PROBLEM TO SOLVE. Please show each line of the listing where "Kongreso" is present.

MATERIAL SUPPLIED.
----------

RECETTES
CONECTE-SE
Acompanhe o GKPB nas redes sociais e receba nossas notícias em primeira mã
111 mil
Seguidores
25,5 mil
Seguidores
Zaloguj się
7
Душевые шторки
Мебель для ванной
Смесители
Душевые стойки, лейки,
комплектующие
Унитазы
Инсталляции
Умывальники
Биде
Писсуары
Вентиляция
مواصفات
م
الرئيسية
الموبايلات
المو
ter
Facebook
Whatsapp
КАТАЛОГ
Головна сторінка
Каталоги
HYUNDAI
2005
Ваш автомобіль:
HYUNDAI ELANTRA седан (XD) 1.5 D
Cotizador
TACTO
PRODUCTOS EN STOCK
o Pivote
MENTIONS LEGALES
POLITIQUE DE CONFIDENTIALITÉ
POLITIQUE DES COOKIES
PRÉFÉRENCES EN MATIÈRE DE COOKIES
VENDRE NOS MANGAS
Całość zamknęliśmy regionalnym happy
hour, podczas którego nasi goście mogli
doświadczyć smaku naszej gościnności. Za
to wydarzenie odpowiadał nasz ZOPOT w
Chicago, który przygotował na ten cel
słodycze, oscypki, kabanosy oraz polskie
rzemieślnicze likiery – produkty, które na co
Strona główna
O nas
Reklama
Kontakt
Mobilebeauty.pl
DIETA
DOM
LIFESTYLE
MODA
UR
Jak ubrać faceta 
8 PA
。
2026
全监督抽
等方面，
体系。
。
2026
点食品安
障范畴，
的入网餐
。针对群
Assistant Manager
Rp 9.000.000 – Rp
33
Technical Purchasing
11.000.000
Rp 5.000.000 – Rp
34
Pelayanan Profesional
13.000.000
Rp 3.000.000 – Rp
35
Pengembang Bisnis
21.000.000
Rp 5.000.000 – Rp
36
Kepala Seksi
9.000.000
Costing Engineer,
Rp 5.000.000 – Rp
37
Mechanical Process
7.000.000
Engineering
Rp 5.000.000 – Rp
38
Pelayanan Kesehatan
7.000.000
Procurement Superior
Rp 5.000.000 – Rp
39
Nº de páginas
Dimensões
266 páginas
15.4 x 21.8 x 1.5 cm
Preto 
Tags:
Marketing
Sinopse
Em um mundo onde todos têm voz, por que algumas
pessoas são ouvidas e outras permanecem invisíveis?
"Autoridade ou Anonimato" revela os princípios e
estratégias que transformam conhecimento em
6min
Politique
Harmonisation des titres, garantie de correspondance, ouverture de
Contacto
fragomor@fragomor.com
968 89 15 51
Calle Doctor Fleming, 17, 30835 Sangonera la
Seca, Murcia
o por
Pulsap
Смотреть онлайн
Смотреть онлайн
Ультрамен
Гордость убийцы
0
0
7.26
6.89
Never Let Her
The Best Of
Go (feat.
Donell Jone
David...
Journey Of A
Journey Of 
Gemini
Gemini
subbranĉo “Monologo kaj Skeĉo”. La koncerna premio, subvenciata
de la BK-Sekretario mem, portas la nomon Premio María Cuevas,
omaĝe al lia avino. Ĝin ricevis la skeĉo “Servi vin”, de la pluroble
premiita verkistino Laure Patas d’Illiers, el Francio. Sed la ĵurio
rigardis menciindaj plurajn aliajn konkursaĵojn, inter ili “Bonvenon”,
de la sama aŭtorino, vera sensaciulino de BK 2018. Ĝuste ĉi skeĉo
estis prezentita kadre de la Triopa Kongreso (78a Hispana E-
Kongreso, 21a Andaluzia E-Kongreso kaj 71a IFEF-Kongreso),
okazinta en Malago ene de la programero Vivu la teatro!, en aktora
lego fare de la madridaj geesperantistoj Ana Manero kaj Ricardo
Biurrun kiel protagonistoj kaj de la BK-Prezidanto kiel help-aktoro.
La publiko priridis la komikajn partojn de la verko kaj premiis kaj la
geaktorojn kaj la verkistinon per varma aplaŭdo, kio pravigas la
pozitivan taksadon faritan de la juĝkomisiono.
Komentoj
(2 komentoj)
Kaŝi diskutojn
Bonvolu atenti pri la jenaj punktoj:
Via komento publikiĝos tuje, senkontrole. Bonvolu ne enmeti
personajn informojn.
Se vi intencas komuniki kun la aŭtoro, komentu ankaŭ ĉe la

----------

EXERCISE ANSWER.
estis prezentita kadre de la Triopa Kongreso (78a Hispana E-
Kongreso, 21a Andaluzia E-Kongreso kaj 71a IFEF-Kongreso),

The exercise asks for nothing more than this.